Please put the text lines from the rows below into a Markdown table with the columns Number and Text, numbering each line and skipping blank lines. Leave the pictures out of your answer.

[Transcribed page text]
======
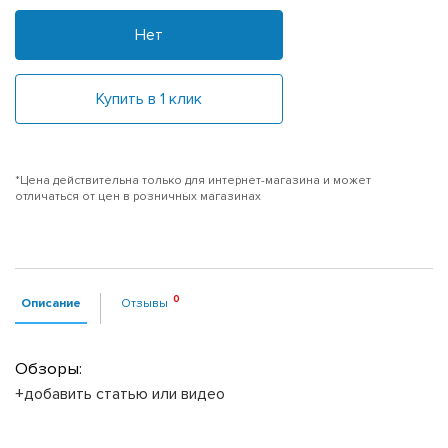
Нет
Купить в 1 клик
*Цена действительна только для интернет-магазина и может
отличаться от цен в розничных магазинах
Описание
Отзывы
Обзоры:
+добавить статью или видео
======
▸ Written answer
| Number | Text |
|---|---|
| 1 | Нет |
| 2 | Купить в 1 клик |
| 3 | *Цена действительна только для интернет-магазина и может |
| 4 | отличаться от цен в розничных магазинах |
| 5 | Описание |
| 6 | Отзывы |
| 7 | Обзоры: |
| 8 | +добавить статью или видео |